- The total value of e-commerce returns this holiday season could reach $41.6 billion as e-commerce sales are expected to reach $138.5 billion, according to a forecast in a new report from CBRE and Optoro.
- An efficient reverse logistics process is especially important for products that depreciate in value quickly, like apparel, which can lose 20% to 50% of its value in eight to 16 weeks, according to Optoro.
- The overall rate of returns is growing about 10% annually, which is straining storage space as the reverse logistics process can require 15% to 20% more space than outbound logistics.

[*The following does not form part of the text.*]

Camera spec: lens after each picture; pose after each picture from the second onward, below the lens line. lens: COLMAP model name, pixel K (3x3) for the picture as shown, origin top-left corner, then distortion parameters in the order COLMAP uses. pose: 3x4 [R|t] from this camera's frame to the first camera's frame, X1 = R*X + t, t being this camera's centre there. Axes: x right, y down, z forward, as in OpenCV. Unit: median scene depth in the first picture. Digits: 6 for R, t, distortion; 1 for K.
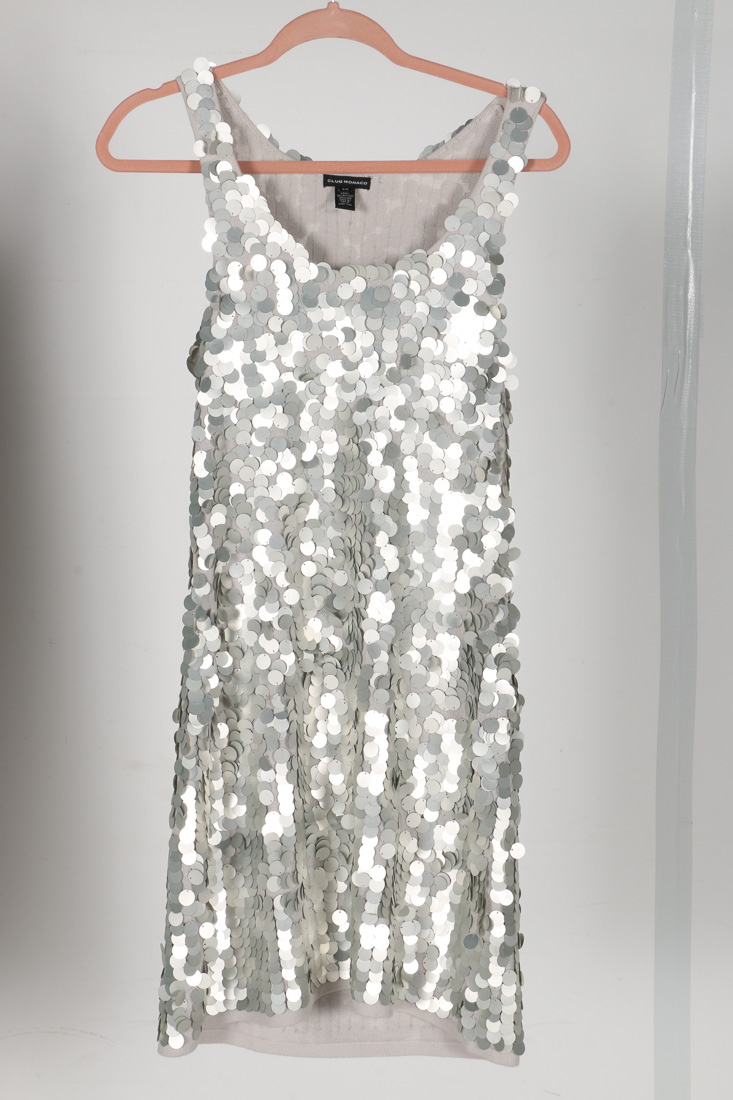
lens RADIAL K [[2111.4, 0, 363.8], [0, 2111.4, 548.2], [0, 0, 1]] dist [0.032169, 0.000000]
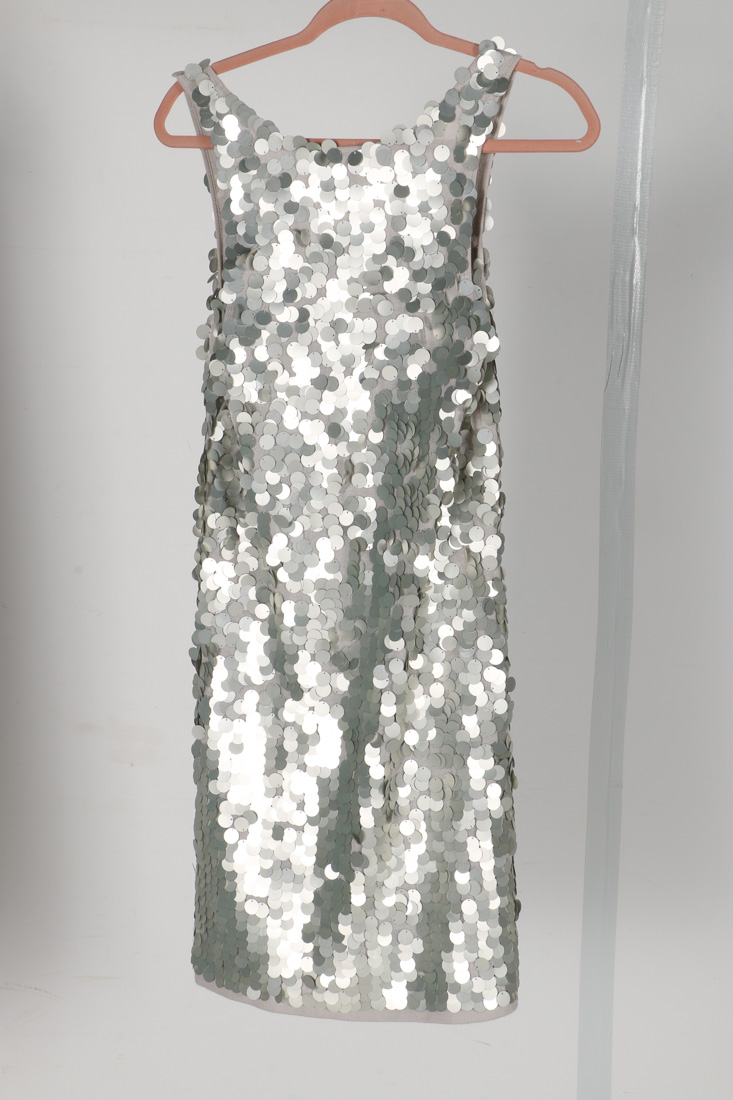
lens RADIAL K [[1745.7, 0, 368.5], [0, 1745.7, 552.7], [0, 0, 1]] dist [-0.016700, 0.000000]
pose [[0.999732, 0.022469, 0.005550, 0.021072], [-0.022703, 0.998657, 0.046580, -0.022958], [-0.004496, -0.046693, 0.998899, 0.136409]]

The rate of returns through the e-commerce channel falls anywhere between 15% to 30%, according to the report. And as retailers look to handle returns, many seek external partners. The report notes logistics companies such as XPO, NFI and Ryder increasingly play a role in providing reverse logistics services.
XPO said its investment in technology allows it to even anticipate returns, which can help with inventory levels.
"Our proprietary algorithms can predict the flow of goods and future returns, helping our e-commerce customers plan for peak inventory, capacity and labor levels," XPO's latest annual report reads.
FedEx has also noted the returns market as a potential growth area for its business.
"We are equally excited about our returns offerings, which are growing at double-digit rates year over year," Brie Carere, FedEx's chief marketing and communications officer, said on the company's second-quarter earnings call earlier this week. "With our expanded retail presence and low returns market share I am confident we will see this growth accelerate and continue for many years."
UPS COO Jim Barber said earlier this year the company expected "heavy returns volume" this holiday season.
UPS and FedEx have been partnering with retail locations to make it easier for shoppers to bring in their returns. CBRE also points to Amazon teaming up with physical locations like Kohl's and UPS shipping locations while also allowing returns to Whole Foods, Amazon Books and other locations.
A well-run reverse logistics operation will become increasingly important as retailers continue to release sustainability goals that include waste components. The returns process results in about 5 billion pounds of waste and 15 million metric tons of carbon emissions from transportation every year, according to the CBRE report.
"Returns provide opportunities for product re-use through secondary marketplaces, reducing environmental impact and allowing retailers to recapture a portion of a product's value," the report reads.